* Extracted material:
--- --- ---
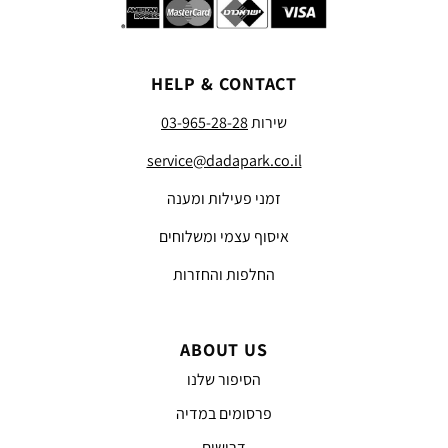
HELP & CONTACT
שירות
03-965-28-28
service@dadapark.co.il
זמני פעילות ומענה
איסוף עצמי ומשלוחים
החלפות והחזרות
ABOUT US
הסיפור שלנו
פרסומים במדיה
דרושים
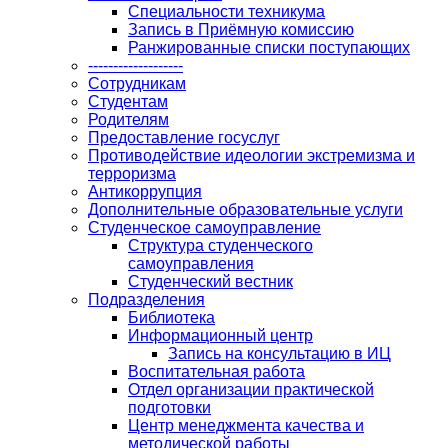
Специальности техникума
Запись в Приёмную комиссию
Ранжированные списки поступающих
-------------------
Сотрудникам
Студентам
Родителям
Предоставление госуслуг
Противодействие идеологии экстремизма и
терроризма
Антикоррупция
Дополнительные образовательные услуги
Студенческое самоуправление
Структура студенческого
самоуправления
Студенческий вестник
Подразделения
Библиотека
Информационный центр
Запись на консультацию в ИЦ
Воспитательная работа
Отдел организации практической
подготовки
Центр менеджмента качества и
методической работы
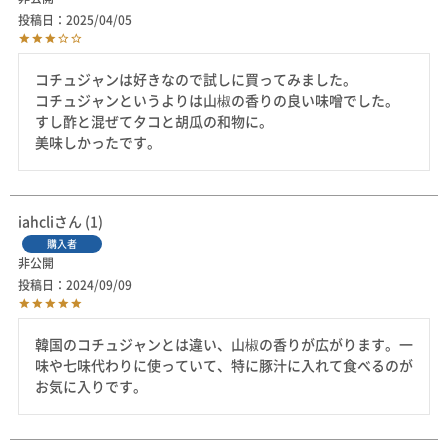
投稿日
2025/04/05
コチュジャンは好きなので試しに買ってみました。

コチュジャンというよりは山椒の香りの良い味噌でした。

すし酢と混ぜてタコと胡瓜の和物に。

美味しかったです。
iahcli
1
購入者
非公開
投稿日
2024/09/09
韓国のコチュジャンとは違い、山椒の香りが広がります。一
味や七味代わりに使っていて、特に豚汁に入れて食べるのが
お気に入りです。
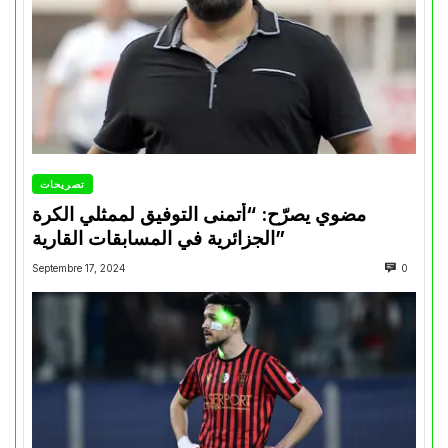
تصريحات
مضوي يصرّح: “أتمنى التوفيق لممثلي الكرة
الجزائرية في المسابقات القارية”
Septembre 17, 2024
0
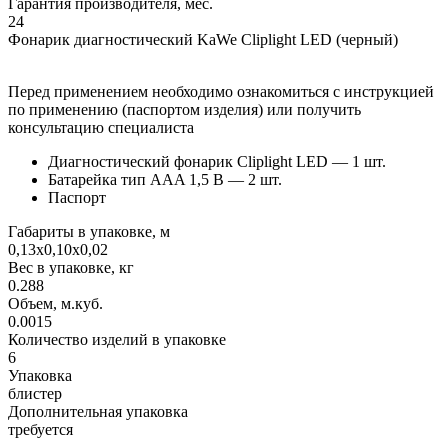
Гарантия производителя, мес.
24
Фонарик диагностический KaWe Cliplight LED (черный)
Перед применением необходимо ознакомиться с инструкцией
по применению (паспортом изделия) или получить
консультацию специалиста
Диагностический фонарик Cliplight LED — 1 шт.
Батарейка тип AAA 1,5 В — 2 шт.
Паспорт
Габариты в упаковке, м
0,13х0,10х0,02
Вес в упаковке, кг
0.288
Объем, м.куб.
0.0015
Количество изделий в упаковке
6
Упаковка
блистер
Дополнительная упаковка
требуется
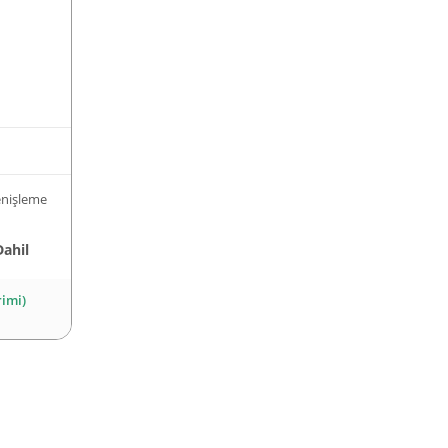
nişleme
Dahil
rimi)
--- --- ---
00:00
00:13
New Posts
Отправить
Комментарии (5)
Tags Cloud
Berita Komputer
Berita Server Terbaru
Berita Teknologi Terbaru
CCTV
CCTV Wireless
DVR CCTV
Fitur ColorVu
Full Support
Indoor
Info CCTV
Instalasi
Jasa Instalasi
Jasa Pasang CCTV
--- --- ---
* Aim of the exercise: Copy every single line of the material above that holds "Berita".

* Reply to the exercise:
Berita Komputer
Berita Server Terbaru
Berita Teknologi Terbaru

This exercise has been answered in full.